----- GIVEN RECORDS -----

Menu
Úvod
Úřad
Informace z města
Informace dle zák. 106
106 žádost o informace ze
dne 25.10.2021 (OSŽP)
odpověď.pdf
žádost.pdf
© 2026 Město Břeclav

-----
----- GIVEN RECORDS -----

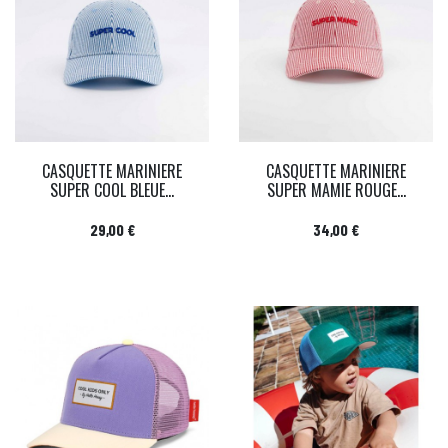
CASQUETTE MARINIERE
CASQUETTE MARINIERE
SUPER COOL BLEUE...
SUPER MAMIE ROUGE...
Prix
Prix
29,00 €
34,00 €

-----

AIM OF THE TASK: Which lines of the listing contain the word "žádost"? Copy out each of them, treating uppercase and lowercase letters as distinct.

OUTPUT:
106 žádost o informace ze
žádost.pdf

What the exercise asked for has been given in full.